1980 darbesi tanklarla bütün örgütlenmelerin, bütün siyasi partilerin, bütün sendikaların üstünden geçtiğinden beri siyaset kalesinin başarı kapısı Cumhuriyet Halk Partisine kapalıydı. Biz, bu kapıyı, kurucumuzdan aldığımız ilhamla ve onun mirası olan üç anahtarla yani daha çok kadınlarla, gençlerle ve bilimle açtık; kadınların ve gençlerin enerjisini, bilimin gücünü partimizin yüzyıllık tecrübesiyle birleştirerek açtık.
Cumhuriyet Halk Partisi devlet kuran bir partidir. Partimizin ve tüm üyelerinin devlete karşı saygısıyla, devlet çağırdığında askere koşmasıyla, vergisini vermesiyle ve devleti zor duruma düşürecek her durumda doğru yerde durmasıyla övünürüz. İlkelerimizden biri de devletçiliktir zaten ama ne zaman ki devleti yönetenler iktidarı şahsileştirmiş, devleti liyakatle ve adaletle yönetmek yerine kendi çıkarlarına alet etmiş, devlet-parti ayrımını ortadan kaldırmışsa o zaman birileri devleti milletin karşısına dikmiş demektir ve eğer devlet ile millet karşı karşıya gelirse her zaman millet kazanır. Kenan Evren asker kökenli bir başbakan adayı işaret ettiğinde milletin onu seçmediği gibi, 15 Temmuz akşamı Atatürk'ün değil Fetullah'ın askerleri olanlara milletin göğsünü siper ettiği gibi 31 Mart seçimlerinin hikâyesi de bundan ibarettir. Devleti milletin karşısına dikenler için tarih tekerrür etmiştir. (CHP sıralarından alkışlar)

Görev Yönergesi:
Kaynak metnin "1980 darbesi tanklarla" ifadesinden başlayıp "tecrübesiyle birleştirerek açtık." ifadesi dahil olmak üzere sona eren bölümünü hiçbir değişiklik yapmadan yazdırınız. Aşağıdaki listenin kaynak metinle herhangi bir ilgisi bulunmamaktadır.

Alıntılanan Kayıtlar:

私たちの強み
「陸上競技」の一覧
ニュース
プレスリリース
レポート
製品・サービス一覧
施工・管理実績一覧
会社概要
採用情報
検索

* * *

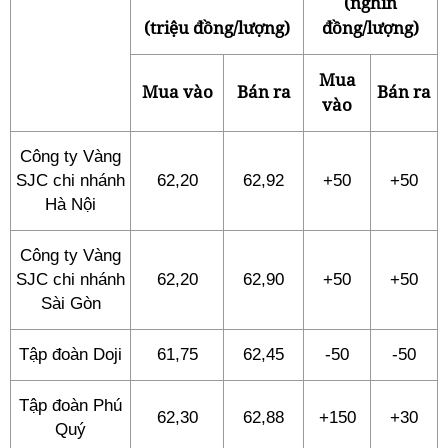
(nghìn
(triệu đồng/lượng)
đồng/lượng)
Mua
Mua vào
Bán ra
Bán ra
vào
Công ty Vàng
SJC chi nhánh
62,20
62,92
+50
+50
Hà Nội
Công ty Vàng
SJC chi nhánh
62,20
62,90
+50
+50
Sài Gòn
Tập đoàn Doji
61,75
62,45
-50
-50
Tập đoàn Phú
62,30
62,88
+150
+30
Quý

---

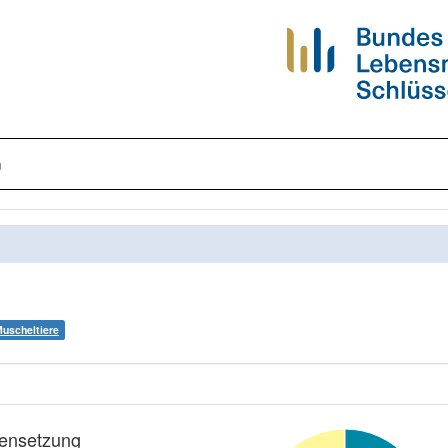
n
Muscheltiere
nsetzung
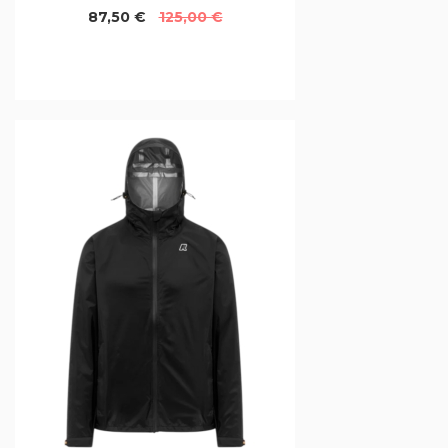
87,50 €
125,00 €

Alıştırma Sonucu:
1980 darbesi tanklarla bütün örgütlenmelerin, bütün siyasi partilerin, bütün sendikaların üstünden geçtiğinden beri siyaset kalesinin başarı kapısı Cumhuriyet Halk Partisine kapalıydı. Biz, bu kapıyı, kurucumuzdan aldığımız ilhamla ve onun mirası olan üç anahtarla yani daha çok kadınlarla, gençlerle ve bilimle açtık; kadınların ve gençlerin enerjisini, bilimin gücünü partimizin yüzyıllık tecrübesiyle birleştirerek açtık.